Üstelik gelecek yıl durum daha da kötüye gidecek: Türkiye'nin sürekli artan nüfusuna iş yaratabilmesi için yılda en az yüzde 6 büyüme hızını (BM Kalkınma Programı Başkanı Kemal Derviş'e göre en az yüzde 7.5'i) yakalaması gerekiyor. Oysa hükümetin kabul edip Resmi Gazete'de yayınlattığı Yıllık Program'a göre 2008'de büyüme hızı taş çatlasa yüzde 5.5 olacak. Bu da işsizler ordusuna yeni yüzbinlerin katılması sonucunu doğuracak.
Zaten Yıllık Program'da da bu itiraf ediliyor; işsizliğin yüzde 9.6'ya yükselmesi öngörülüyor. (Aslında bu, gerçek işsizliğin yüzde 2223 bandına doğru seyredeceği anlamına geliyor. Çünkü Türkiye İşveren Sendikaları Konfederasyonu bile halen gerçek işsizlik oranının yüzde 20'nin üstünde olduğunu belirtiyor.)

Umutsuz gençlerimiz
TÜİK anketinde sadece içimizi karartmakla kalmayan, kaygılandıran, korkutan veriler de var: "Genç nüfusta geçen yıl Ağustos ayında yüzde 17.5 olan işsizlik oranının bu yıl yüzde 19.2'ye yükseldi!"
Bu, her 5 gençten birinin işsiz olduğu anlamına geliyor. İşsiz, cep harçlığı için baba eline bakan, ev-bark sahibi olma hayalleri kuramayan milyonlarca genç.
2008'de toplam işsizlik oranında artış beklendiğine göre, genç nüfustaki işsizlik eğrisi de yüzde 20'nin üstünde yoluna devam edecek.
En ağır darbeyi de eğitimli gençler yiyecek: Üniversite mezunlarında yüzde 31-35 arasında seyreden işsizlik oranı belki de yüzde 40'lara doğru seyredecek.
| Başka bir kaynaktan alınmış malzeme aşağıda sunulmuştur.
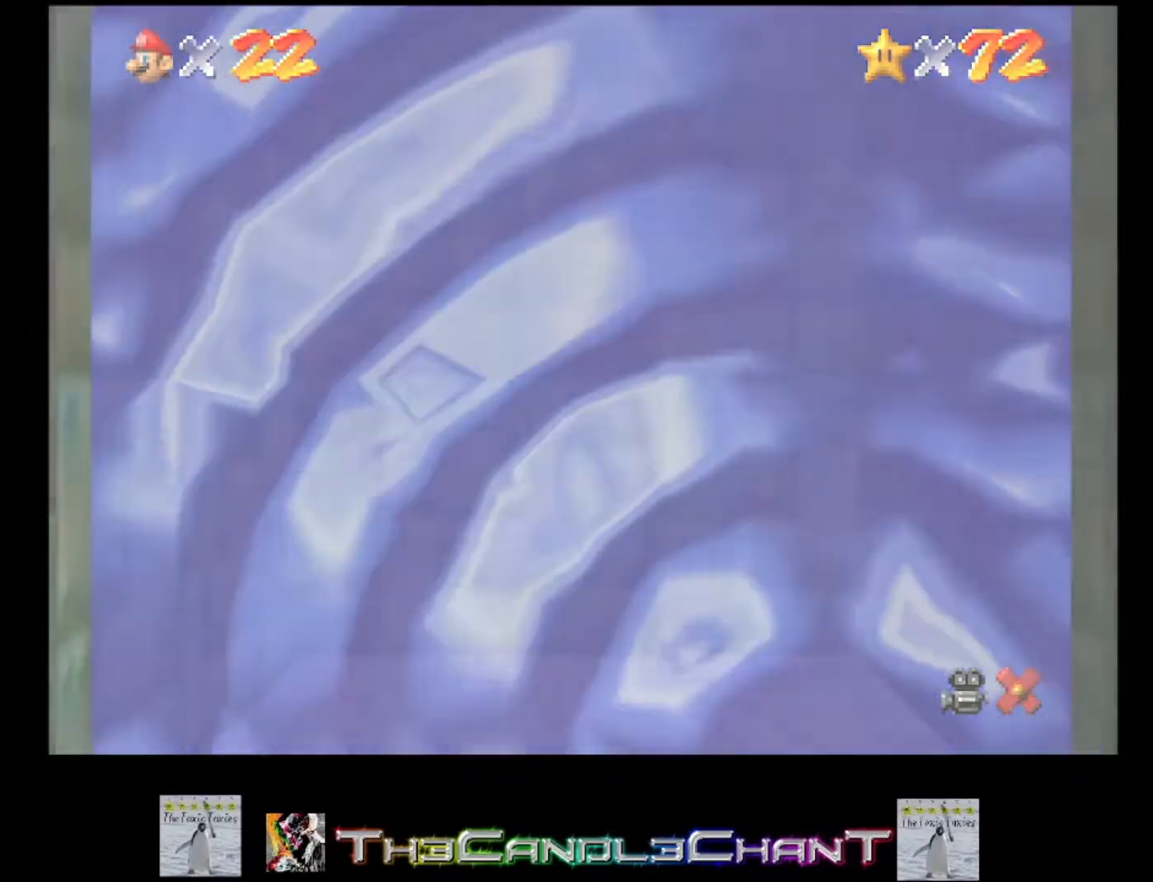
{"buttons": [], "left_stick": "center", "right_stick": "center", "events": []}
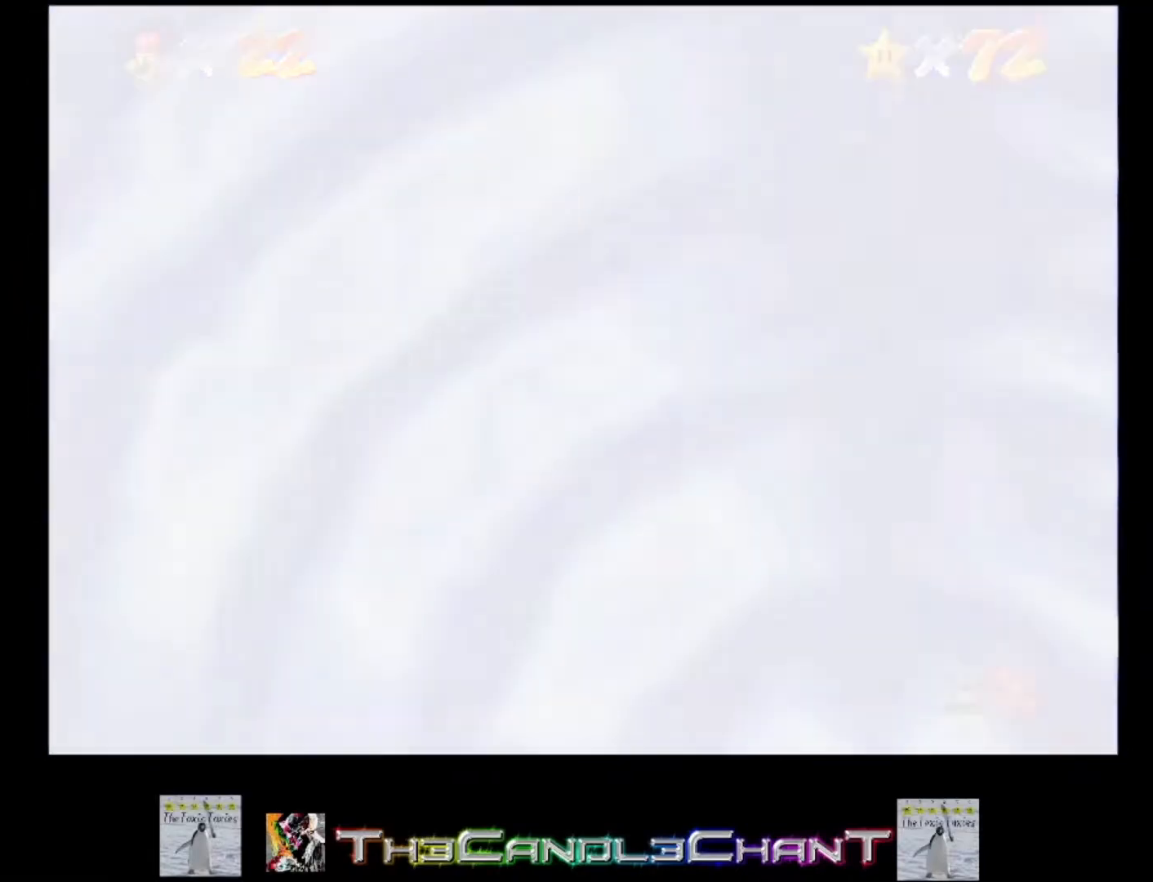
{"buttons": ["X"], "left_stick": "center", "right_stick": "center", "events": [[100, "X", "down"]]}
Böylece OECD raporlarında Türkiye yine "Toplam istihdamda yüksek öğrenim mezunlarının en az yer aldığı ülke" olarak gösterilecek.
Yeni mezunların bu yıl yüzde 21 olan ilk yıl işe girme oranı (2006'da yüzde 27'ydi) herhalde yüzde 20'nin altına inecek.
Yeni diplomalıların 12 ay olan iş bulma süresi kimbilir kaç aya çıkacak?
Kimbilir kaç yüzbin genç iş bulma umutlarını yitirdikleri için TÜİK'in işsizlik istatistiklerinden düşecek?
Ve Emniyet Genel Müdürlüğü istatistiklerinde mala ve kişiye karşı işlenen suçlarda yeni bir artış rekoru kırılacak: 2006, kapkaçta yüzde 70, hırsızlıkta yüzde 60, öldürme ve yaralamada yüzde 61 artışla polis tarihine "Kara yıl" olarak geçmişti. Bu ve gelecek yıl ise "Kapkara yıllar" olacak.

Koğuşlarda yer kalmadı
Ve Adalet Bakanı Mehmet Ali Şahin'in geçen ay 87.203 kişi olarak açıkladığı (Cumhuriyet tarihi rekoru) cezaevindeki tutuklu ve hükümlü sayısı, koşarayak 100 bin virajına doğru yol alacak. Böylece iki yıl önce her 100 kişiden birinin, geçen yıl her 90 kişiden birinin, bu yıl ise her 80 kişiden birinin cezaevinde bulunduğu Türkiye, 2008'de belki de her 70 yurttaşından birini hapse tıkmış olacak.
İşte o zaman bir yol ayrımına gelinecek:
Ya eğitim, vergi, teşvik ve sosyal güvenlik politikaları tepeden tırnağa yenilecek. İstihdam dostu ekonomik politikalar ile sadece meslek değil, iş sahibi de yapan eğitim politikaları üretilecek.
Ya de mevcut 389 cezaevine (Avrupa rekoru) yenileri eklenecek. Polis veya jandarma operasyonlarında hemen hergün birkaçı çökertilen ama hemen yenilerinin boşluğu doldurduğu organize suç örgütlerine yer açmak için.
Üçüncü bir seçenek yok mu? Var. Onu da TİSK eski Başkanı Refik Baydur, 16 Nisan 2003 tarihinde yapılan Ekonomik ve Sosyal Konsey toplantısında seslendirmişti. Hem de Başbakan Erdoğan'ın önünde:
"İhtilali ordular değil, işsizler yapar. Önümüzdeki en büyük tehlike bu!"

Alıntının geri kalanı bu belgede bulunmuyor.